Records shown
════════════════

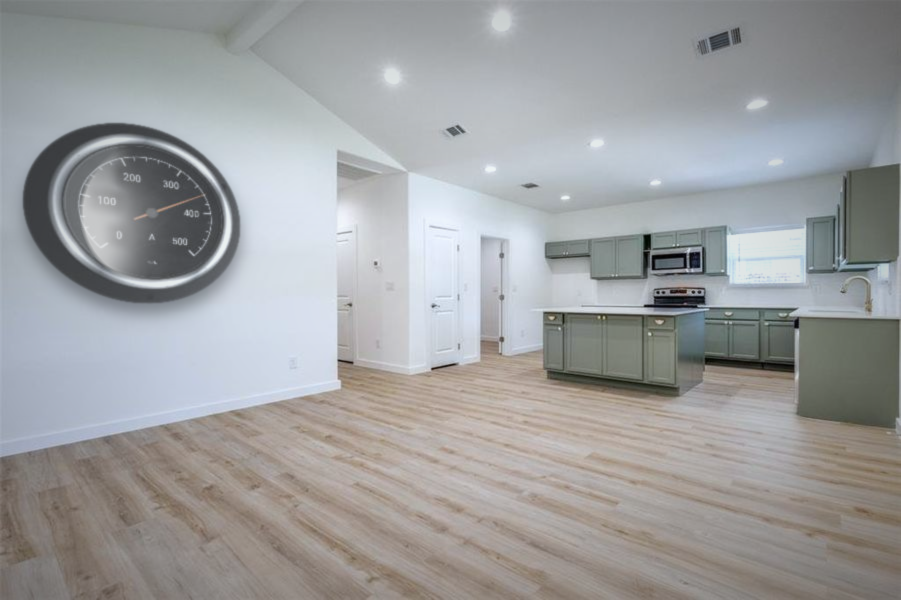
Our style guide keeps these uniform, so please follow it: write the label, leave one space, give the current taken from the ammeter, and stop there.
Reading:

════════════════

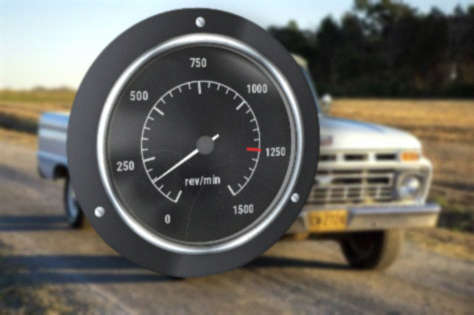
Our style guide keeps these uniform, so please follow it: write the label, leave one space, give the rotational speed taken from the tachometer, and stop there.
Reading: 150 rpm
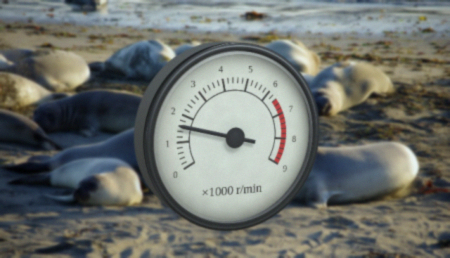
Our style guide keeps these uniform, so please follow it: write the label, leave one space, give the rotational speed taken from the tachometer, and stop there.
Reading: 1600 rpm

════════════════

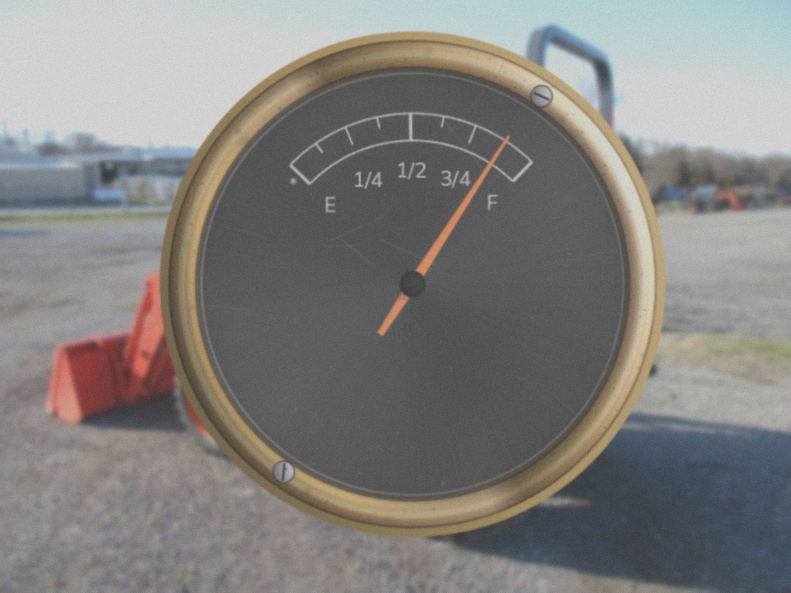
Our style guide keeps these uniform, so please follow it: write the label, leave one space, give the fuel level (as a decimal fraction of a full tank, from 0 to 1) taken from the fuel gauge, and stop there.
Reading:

════════════════

What this task involves
Filter the items above and copy every line that contains the string "write".

Response for this exercise
Our style guide keeps these uniform, so please follow it: write the label, leave one space, give the current taken from the ammeter, and stop there.
Our style guide keeps these uniform, so please follow it: write the label, leave one space, give the rotational speed taken from the tachometer, and stop there.
Our style guide keeps these uniform, so please follow it: write the label, leave one space, give the rotational speed taken from the tachometer, and stop there.
Our style guide keeps these uniform, so please follow it: write the label, leave one space, give the fuel level (as a decimal fraction of a full tank, from 0 to 1) taken from the fuel gauge, and stop there.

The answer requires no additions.